I still try to fit in the walks and calisthenic sessions (push-ups, sit-ups, and a bunch of exercises I made up), but I am also sure to get in exercise that gets me toward my goal of being able to return to jogging as a main exercise. It's the one exercise that I know from experience that I will stick to on an almost daily basis for years.

I've just been doing this for a week, and I upped the treadmill time to 4:15 (not much of an improvement, huh?). I'll let you know how progress goes.

I'm a little frustrated with the pushups. I do pushups almost every day, and sometimes I do sets. Other times, I do pushups 2 or 3 times in a day. I've been stuck at 12-14 pushups for about 3 months. Admittedly in December, I could only do 10 pushups, then 12 in January, and now I think I could do 14 and maybe 15 at any time. Hang on ...

Just 14.

Still, 10 pushups to 14 pushups in 3 months, taking into account the work I've put in, is almost depressing.

On the other hand, I would say that I have almost returned to my slow, overweight level of soccer skill that I had at 49. I don't have the endurance I did, but I'm almost back to that pitiful speed I had BL (Before Leukemia).

My plan is to work on sprints once I can run 2 miles straight and get faster than I was BL.

Ok, speaking of soccer. Want to see a couple cool photos?



I found out that if you're taking Coumadin, you might want to be careful about how aggressively you go after loose balls when you're playing goalie.
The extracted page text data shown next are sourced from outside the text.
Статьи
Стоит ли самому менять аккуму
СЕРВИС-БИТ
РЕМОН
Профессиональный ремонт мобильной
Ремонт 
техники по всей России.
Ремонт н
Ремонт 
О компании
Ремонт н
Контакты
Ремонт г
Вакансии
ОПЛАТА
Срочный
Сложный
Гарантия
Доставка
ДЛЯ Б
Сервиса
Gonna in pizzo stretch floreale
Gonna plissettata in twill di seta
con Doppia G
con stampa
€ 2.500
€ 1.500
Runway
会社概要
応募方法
Diving for loose balls around the goal is important, as is rushing the oncoming striker in a 1 on 1 situation, but when your blood is thin it can leave marks on your body that really worry your friends and family.
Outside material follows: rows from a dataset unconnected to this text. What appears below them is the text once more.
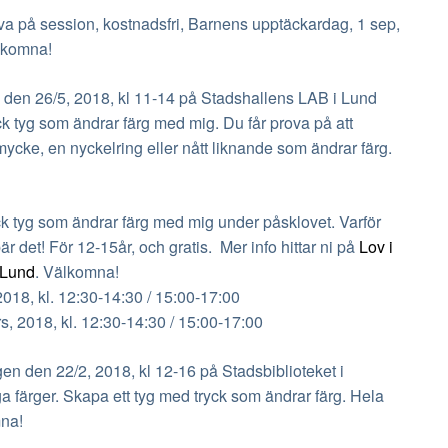
å session, kostnadsfri, Barnens upptäckardag, 1 sep,
lkomna!
n 26/5, 2018, kl 11-14 på Stadshallens LAB i Lund
ck tyg som ändrar färg med mig. Du får prova på att
smycke, en nyckelring eller nått liknande som ändrar färg.
g som ändrar färg med mig under påsklovet. Varför
r det! För 12-15år, och gratis. Mer info hittar ni på
Lov i
 Lund
. Välkomna!
18, kl. 12:30-14:30 / 15:00-17:00
s, 2018, kl. 12:30-14:30 / 15:00-17:00
 den 22/2, 2018, kl 12-16 på Stadsbiblioteket i
ga färger. Skapa ett tyg med tryck som ändrar färg. Hela
mna!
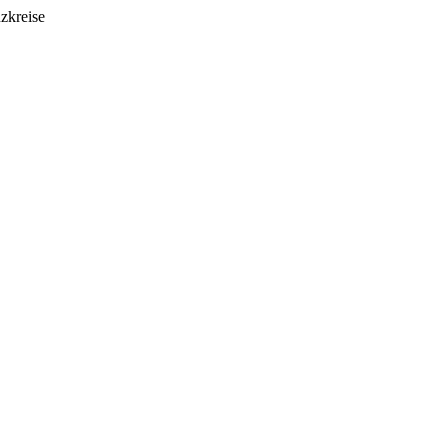
zkreise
The picture on the left and below was at the peak of bruising. The picture on the right and above is today. I had to take today's picture myself, so it's not very good.

Okay, here's another couple pictures, taken at the Huntsville Space Museum:





I had to let you see this old guy climbing with all the kids at the space museum. My hands still have a lot of strength to regain, so I didn't dare try this, but some white-haired, 60-year-old guy tried it and did better than most of the kids.

I told him I was impressed later, and he said he was pretty sure he was going to regret it the next day. I was impressed anyway.


Revisiting My New Life's Resolution


I didn't make an actual New Year's resolution, but I did make a New Life Resolution when I got out of the hospital after the transplant last year. I was not going to live life by the urgent anymore. I was just going to make the best use of my time, worry less, trust God completely, sleep more, and emphasize people, not tasks.

I failed.

I've been crazy busy, taking on more responsibility than I should have, and living my old way. I get a lot done, some of it important, but in the end the urgent and important end up in the way of God's best for my life ... That means it ends up in the way of God's will for my life, and I end up living in rebellion to God while doing what is good, important, and necessary.

The good can be, and often is, the enemy of the best.

Recommitment time. I'll let you know how I do.


Second New Life Resolution


My other New Life Resolution was to quit being such a perfectionist. There's tons of stuff I've written that is sitting on my hard drive because it's not up to my standards. You would not believe how much. I've been writing almost every day for at least two decades, probably closer to three.

I'm not going back to edit this blog. I wanted to say all this, so I said it. Feedback welcome from you. Feedback from me, however, has proven too critical and has been counter-productive. I'm firing the critic part of me, and I'm keeping on only the writer and editor part. (The editor is critical, too, but he finishes his job eventually.)